*Task objective*:
Rewrite every line of the material below as a JSON list of strings, one string per line, leaving out blank lines.

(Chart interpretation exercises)
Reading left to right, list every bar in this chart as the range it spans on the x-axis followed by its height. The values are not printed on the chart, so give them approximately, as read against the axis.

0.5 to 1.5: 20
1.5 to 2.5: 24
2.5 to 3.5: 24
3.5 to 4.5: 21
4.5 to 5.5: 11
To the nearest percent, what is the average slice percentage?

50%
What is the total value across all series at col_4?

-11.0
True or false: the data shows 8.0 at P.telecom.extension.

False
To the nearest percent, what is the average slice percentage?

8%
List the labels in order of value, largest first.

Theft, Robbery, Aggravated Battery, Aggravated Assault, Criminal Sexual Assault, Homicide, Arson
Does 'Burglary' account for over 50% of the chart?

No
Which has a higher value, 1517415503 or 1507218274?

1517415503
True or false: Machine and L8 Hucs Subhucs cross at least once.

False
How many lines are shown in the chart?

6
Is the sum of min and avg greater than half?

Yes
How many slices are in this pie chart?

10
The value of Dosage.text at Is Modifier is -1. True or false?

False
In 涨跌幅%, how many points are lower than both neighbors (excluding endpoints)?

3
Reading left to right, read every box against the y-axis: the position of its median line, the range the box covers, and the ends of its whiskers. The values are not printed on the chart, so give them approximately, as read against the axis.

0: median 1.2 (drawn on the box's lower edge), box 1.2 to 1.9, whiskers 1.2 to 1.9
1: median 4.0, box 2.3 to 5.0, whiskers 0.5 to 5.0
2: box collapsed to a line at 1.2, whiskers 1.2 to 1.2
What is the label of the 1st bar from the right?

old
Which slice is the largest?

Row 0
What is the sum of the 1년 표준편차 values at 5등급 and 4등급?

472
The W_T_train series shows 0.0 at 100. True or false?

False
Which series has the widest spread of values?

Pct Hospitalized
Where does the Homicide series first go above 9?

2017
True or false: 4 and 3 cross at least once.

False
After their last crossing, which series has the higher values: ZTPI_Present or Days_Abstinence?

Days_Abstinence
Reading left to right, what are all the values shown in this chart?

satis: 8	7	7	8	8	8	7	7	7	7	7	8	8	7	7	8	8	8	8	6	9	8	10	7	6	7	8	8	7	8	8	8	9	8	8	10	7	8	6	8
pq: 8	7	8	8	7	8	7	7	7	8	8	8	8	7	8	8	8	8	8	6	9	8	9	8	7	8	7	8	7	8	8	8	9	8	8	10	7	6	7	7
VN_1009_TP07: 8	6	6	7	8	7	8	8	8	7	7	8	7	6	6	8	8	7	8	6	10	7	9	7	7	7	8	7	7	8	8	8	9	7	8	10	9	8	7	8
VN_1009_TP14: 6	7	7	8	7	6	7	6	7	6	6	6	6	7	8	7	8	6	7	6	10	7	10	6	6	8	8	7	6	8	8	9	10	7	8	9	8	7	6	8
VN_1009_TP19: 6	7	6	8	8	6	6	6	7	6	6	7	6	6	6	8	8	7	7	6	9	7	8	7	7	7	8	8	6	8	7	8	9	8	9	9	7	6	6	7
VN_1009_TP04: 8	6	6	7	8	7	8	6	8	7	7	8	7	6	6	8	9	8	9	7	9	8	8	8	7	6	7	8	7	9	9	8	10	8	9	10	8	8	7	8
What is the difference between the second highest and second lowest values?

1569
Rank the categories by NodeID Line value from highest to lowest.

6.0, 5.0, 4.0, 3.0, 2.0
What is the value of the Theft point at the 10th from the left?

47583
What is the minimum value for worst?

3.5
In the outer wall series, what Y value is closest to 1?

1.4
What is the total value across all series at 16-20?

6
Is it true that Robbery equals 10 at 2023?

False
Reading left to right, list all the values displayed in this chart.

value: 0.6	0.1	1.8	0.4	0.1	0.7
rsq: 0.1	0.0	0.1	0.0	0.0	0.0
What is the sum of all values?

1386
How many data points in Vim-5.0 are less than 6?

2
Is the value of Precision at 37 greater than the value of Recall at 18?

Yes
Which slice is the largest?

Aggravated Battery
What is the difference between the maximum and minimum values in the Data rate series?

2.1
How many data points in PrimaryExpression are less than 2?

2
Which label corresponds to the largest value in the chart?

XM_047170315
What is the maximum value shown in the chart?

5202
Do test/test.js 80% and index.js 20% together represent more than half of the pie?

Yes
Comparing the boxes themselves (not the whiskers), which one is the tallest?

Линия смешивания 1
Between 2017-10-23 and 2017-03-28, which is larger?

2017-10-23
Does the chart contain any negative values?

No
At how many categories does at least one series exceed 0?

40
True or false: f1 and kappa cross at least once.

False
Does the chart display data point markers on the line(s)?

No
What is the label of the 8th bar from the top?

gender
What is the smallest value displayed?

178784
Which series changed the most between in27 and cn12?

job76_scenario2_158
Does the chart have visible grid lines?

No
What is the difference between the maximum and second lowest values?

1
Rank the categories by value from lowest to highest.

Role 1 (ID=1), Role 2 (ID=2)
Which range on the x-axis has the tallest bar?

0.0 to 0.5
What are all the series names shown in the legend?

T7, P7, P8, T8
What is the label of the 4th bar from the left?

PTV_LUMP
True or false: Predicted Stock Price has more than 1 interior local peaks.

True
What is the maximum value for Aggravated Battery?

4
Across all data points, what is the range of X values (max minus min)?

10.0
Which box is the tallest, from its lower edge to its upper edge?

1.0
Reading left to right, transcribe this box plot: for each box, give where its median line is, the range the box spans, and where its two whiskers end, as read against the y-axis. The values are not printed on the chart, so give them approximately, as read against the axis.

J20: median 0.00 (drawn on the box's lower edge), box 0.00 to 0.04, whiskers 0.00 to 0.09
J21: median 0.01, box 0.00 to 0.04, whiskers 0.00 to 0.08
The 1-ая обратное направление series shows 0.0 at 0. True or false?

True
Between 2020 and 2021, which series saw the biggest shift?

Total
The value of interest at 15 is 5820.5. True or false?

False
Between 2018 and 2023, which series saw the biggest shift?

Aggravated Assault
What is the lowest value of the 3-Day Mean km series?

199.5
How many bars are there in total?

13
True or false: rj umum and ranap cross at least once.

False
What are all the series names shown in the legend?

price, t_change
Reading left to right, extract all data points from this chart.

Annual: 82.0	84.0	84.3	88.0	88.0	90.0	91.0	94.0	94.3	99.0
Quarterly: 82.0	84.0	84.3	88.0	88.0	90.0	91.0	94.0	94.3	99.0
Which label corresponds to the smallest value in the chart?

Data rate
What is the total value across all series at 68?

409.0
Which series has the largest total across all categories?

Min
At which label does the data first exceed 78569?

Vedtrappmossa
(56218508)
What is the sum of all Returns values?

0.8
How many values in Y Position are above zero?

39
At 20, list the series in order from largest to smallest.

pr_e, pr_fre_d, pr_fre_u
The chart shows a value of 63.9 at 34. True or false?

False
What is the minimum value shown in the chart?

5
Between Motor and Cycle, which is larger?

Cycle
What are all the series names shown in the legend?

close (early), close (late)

*Exercise output*:
[
  "Reading left to right, list every bar in this chart as the range it spans on the x-axis followed by its height. The values are not printed on the chart, so give them approximately, as read against the axis.",
  "0.5 to 1.5: 20",
  "1.5 to 2.5: 24",
  "2.5 to 3.5: 24",
  "3.5 to 4.5: 21",
  "4.5 to 5.5: 11",
  "To the nearest percent, what is the average slice percentage?",
  "50%",
  "What is the total value across all series at col_4?",
  "-11.0",
  "True or false: the data shows 8.0 at P.telecom.extension.",
  "False",
  "To the nearest percent, what is the average slice percentage?",
  "8%",
  "List the labels in order of value, largest first.",
  "Theft, Robbery, Aggravated Battery, Aggravated Assault, Criminal Sexual Assault, Homicide, Arson",
  "Does 'Burglary' account for over 50% of the chart?",
  "No",
  "Which has a higher value, 1517415503 or 1507218274?",
  "1517415503",
  "True or false: Machine and L8 Hucs Subhucs cross at least once.",
  "False",
  "How many lines are shown in the chart?",
  "6",
  "Is the sum of min and avg greater than half?",
  "Yes",
  "How many slices are in this pie chart?",
  "10",
  "The value of Dosage.text at Is Modifier is -1. True or false?",
  "False",
  "In 涨跌幅%, how many points are lower than both neighbors (excluding endpoints)?",
  "3",
  "Reading left to right, read every box against the y-axis: the position of its median line, the range the box covers, and the ends of its whiskers. The values are not printed on the chart, so give them approximately, as read against the axis.",
  "0: median 1.2 (drawn on the box's lower edge), box 1.2 to 1.9, whiskers 1.2 to 1.9",
  "1: median 4.0, box 2.3 to 5.0, whiskers 0.5 to 5.0",
  "2: box collapsed to a line at 1.2, whiskers 1.2 to 1.2",
  "What is the label of the 1st bar from the right?",
  "old",
  "Which slice is the largest?",
  "Row 0",
  "What is the sum of the 1년 표준편차 values at 5등급 and 4등급?",
  "472",
  "The W_T_train series shows 0.0 at 100. True or false?",
  "False",
  "Which series has the widest spread of values?",
  "Pct Hospitalized",
  "Where does the Homicide series first go above 9?",
  "2017",
  "True or false: 4 and 3 cross at least once.",
  "False",
  "After their last crossing, which series has the higher values: ZTPI_Present or Days_Abstinence?",
  "Days_Abstinence",
  "Reading left to right, what are all the values shown in this chart?",
  "satis: 8\t7\t7\t8\t8\t8\t7\t7\t7\t7\t7\t8\t8\t7\t7\t8\t8\t8\t8\t6\t9\t8\t10\t7\t6\t7\t8\t8\t7\t8\t8\t8\t9\t8\t8\t10\t7\t8\t6\t8",
  "pq: 8\t7\t8\t8\t7\t8\t7\t7\t7\t8\t8\t8\t8\t7\t8\t8\t8\t8\t8\t6\t9\t8\t9\t8\t7\t8\t7\t8\t7\t8\t8\t8\t9\t8\t8\t10\t7\t6\t7\t7",
  "VN_1009_TP07: 8\t6\t6\t7\t8\t7\t8\t8\t8\t7\t7\t8\t7\t6\t6\t8\t8\t7\t8\t6\t10\t7\t9\t7\t7\t7\t8\t7\t7\t8\t8\t8\t9\t7\t8\t10\t9\t8\t7\t8",
  "VN_1009_TP14: 6\t7\t7\t8\t7\t6\t7\t6\t7\t6\t6\t6\t6\t7\t8\t7\t8\t6\t7\t6\t10\t7\t10\t6\t6\t8\t8\t7\t6\t8\t8\t9\t10\t7\t8\t9\t8\t7\t6\t8",
  "VN_1009_TP19: 6\t7\t6\t8\t8\t6\t6\t6\t7\t6\t6\t7\t6\t6\t6\t8\t8\t7\t7\t6\t9\t7\t8\t7\t7\t7\t8\t8\t6\t8\t7\t8\t9\t8\t9\t9\t7\t6\t6\t7",
  "VN_1009_TP04: 8\t6\t6\t7\t8\t7\t8\t6\t8\t7\t7\t8\t7\t6\t6\t8\t9\t8\t9\t7\t9\t8\t8\t8\t7\t6\t7\t8\t7\t9\t9\t8\t10\t8\t9\t10\t8\t8\t7\t8",
  "What is the difference between the second highest and second lowest values?",
  "1569",
  "Rank the categories by NodeID Line value from highest to lowest.",
  "6.0, 5.0, 4.0, 3.0, 2.0",
  "What is the value of the Theft point at the 10th from the left?",
  "47583",
  "What is the minimum value for worst?",
  "3.5",
  "In the outer wall series, what Y value is closest to 1?",
  "1.4",
  "What is the total value across all series at 16-20?",
  "6",
  "Is it true that Robbery equals 10 at 2023?",
  "False",
  "Reading left to right, list all the values displayed in this chart.",
  "value: 0.6\t0.1\t1.8\t0.4\t0.1\t0.7",
  "rsq: 0.1\t0.0\t0.1\t0.0\t0.0\t0.0",
  "What is the sum of all values?",
  "1386",
  "How many data points in Vim-5.0 are less than 6?",
  "2",
  "Is the value of Precision at 37 greater than the value of Recall at 18?",
  "Yes",
  "Which slice is the largest?",
  "Aggravated Battery",
  "What is the difference between the maximum and minimum values in the Data rate series?",
  "2.1",
  "How many data points in PrimaryExpression are less than 2?",
  "2",
  "Which label corresponds to the largest value in the chart?",
  "XM_047170315",
  "What is the maximum value shown in the chart?",
  "5202",
  "Do test/test.js 80% and index.js 20% together represent more than half of the pie?",
  "Yes",
  "Comparing the boxes themselves (not the whiskers), which one is the tallest?",
  "Линия смешивания 1",
  "Between 2017-10-23 and 2017-03-28, which is larger?",
  "2017-10-23",
  "Does the chart contain any negative values?",
  "No",
  "At how many categories does at least one series exceed 0?",
  "40",
  "True or false: f1 and kappa cross at least once.",
  "False",
  "Does the chart display data point markers on the line(s)?",
  "No",
  "What is the label of the 8th bar from the top?",
  "gender",
  "What is the smallest value displayed?",
  "178784",
  "Which series changed the most between in27 and cn12?",
  "job76_scenario2_158",
  "Does the chart have visible grid lines?",
  "No",
  "What is the difference between the maximum and second lowest values?",
  "1",
  "Rank the categories by value from lowest to highest.",
  "Role 1 (ID=1), Role 2 (ID=2)",
  "Which range on the x-axis has the tallest bar?",
  "0.0 to 0.5",
  "What are all the series names shown in the legend?",
  "T7, P7, P8, T8",
  "What is the label of the 4th bar from the left?",
  "PTV_LUMP",
  "True or false: Predicted Stock Price has more than 1 interior local peaks.",
  "True",
  "What is the maximum value for Aggravated Battery?",
  "4",
  "Across all data points, what is the range of X values (max minus min)?",
  "10.0",
  "Which box is the tallest, from its lower edge to its upper edge?",
  "1.0",
  "Reading left to right, transcribe this box plot: for each box, give where its median line is, the range the box spans, and where its two whiskers end, as read against the y-axis. The values are not printed on the chart, so give them approximately, as read against the axis.",
  "J20: median 0.00 (drawn on the box's lower edge), box 0.00 to 0.04, whiskers 0.00 to 0.09",
  "J21: median 0.01, box 0.00 to 0.04, whiskers 0.00 to 0.08",
  "The 1-ая обратное направление series shows 0.0 at 0. True or false?",
  "True",
  "Between 2020 and 2021, which series saw the biggest shift?",
  "Total",
  "The value of interest at 15 is 5820.5. True or false?",
  "False",
  "Between 2018 and 2023, which series saw the biggest shift?",
  "Aggravated Assault",
  "What is the lowest value of the 3-Day Mean km series?",
  "199.5",
  "How many bars are there in total?",
  "13",
  "True or false: rj umum and ranap cross at least once.",
  "False",
  "What are all the series names shown in the legend?",
  "price, t_change",
  "Reading left to right, extract all data points from this chart.",
  "Annual: 82.0\t84.0\t84.3\t88.0\t88.0\t90.0\t91.0\t94.0\t94.3\t99.0",
  "Quarterly: 82.0\t84.0\t84.3\t88.0\t88.0\t90.0\t91.0\t94.0\t94.3\t99.0",
  "Which label corresponds to the smallest value in the chart?",
  "Data rate",
  "What is the total value across all series at 68?",
  "409.0",
  "Which series has the largest total across all categories?",
  "Min",
  "At which label does the data first exceed 78569?",
  "Vedtrappmossa",
  "(56218508)",
  "What is the sum of all Returns values?",
  "0.8",
  "How many values in Y Position are above zero?",
  "39",
  "At 20, list the series in order from largest to smallest.",
  "pr_e, pr_fre_d, pr_fre_u",
  "The chart shows a value of 63.9 at 34. True or false?",
  "False",
  "What is the minimum value shown in the chart?",
  "5",
  "Between Motor and Cycle, which is larger?",
  "Cycle",
  "What are all the series names shown in the legend?",
  "close (early), close (late)"
]